Due to the depressing reality that our polluting society enforces upon it's subjects there is a dire need for instant fantasy to escape through. We can see that in the structures of most of modern society's art forms: the classic heroes are all dead and replaced with stereotypes representing modern man. In the second half of the last century in most of the west the middle-class has increasingly absorbed both the elite and the working-class, eventually to leave only a gray mass led by a group of interest-holders masquerading behind the (im)popularity of politicians. By increasing the amount of luxury-products available for the common man they have made this gray mass believe that they are part of the elite. Most of today's popular music is just a manifestation of this consumerist lifestyle. Music is popularized not to serve as propaganda but to be a distraction, as a colorful fantasy for a dull and gray life. Extreme metal opposes this fantasy, but replaces it with another.
The ideology of metal has always been an elitist one. But just like the expanding middle-class are led to believe they are part of the elite, so has metal become a gray mass that continues to absorb both the greatest and the worst. Due to it's increase in popularity with a mainstream crowd, metal has adhered to it's audience not to fulfill artistic expectations but those of technological values and an emotional acceptance of all it's fans. The same two standards are used to measure the happiness of a modern life: technological progress and social acceptance. And those are the very two elements of society that metal originally opposed by exploring an unabashed return to the glory and harshness of the past.
The now popular classic metal albums still have their strength, but they are diluted by the interpretations of the crowd. Their purpose is not lost, but their meaning is lost in the translations of others. Even 98% of the great artists eventually become estranged of what once made them so great. During christmas time the album-sales go up, and with each generation that drops the uniform a new one arises to start wearing it. But in the meantime the effect it promised on society has become a recurring trend that only affects the sale of T-shirts and the coming and going of artists who once assured a revolution.

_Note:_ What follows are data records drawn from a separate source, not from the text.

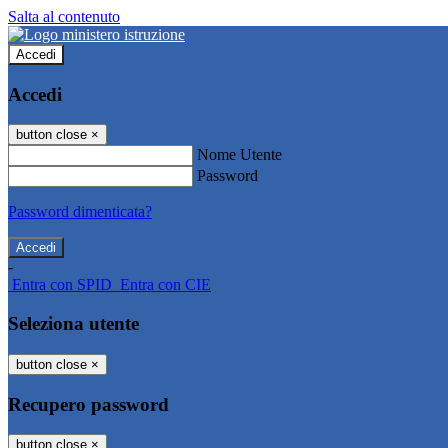
Salta al contenuto
Accedi
Accedi
button close
×
Nome Utente
Password
Password dimenticata?
-
Entra con SPID
Entra con CIE
Seleziona utente
button close
×
Recupero password
button close
×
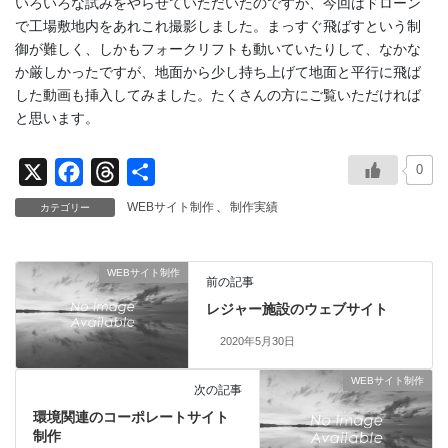
いろいろな試みをやらせていただいたのですが、今回はドローン
で工場敷地内をあれこれ撮影しました。まっすぐ飛ばすという制
御が難しく、しかもフォークリフトも動いていたりして、なかな
か厳しかったですが、地面から少し持ち上げて地面と平行に飛ば
した動画も挿入してみました。たくさんの方にご覧いただければ
と思います。
0
X
F
T
共
a
h
有
WEBサイト制作
、
制作実績
カテゴリー
c
r
e
e
WEBサイト制作
b
a
前の記事
レジャー施設のウェブサイト
o
d
o
s
2020年5月30日
k
WEBサイト制作
次の記事
環境関連のコーポレートサイト
制作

Metal offers a fantasy that can inspire the need for a different reality. As long as that fantasy remains only a fantasy it will bear no consequences and will only be the dark sided equivalent of what it pretends to oppose. Life belongs to those who live it. And whether the listener understands the music or not, intelligent musicians understand that once they release their music it's not entirely theirs anymore: it becomes part of the crowd. But what the majority of popular bands eventually descend into is becoming property of the crowd themselves.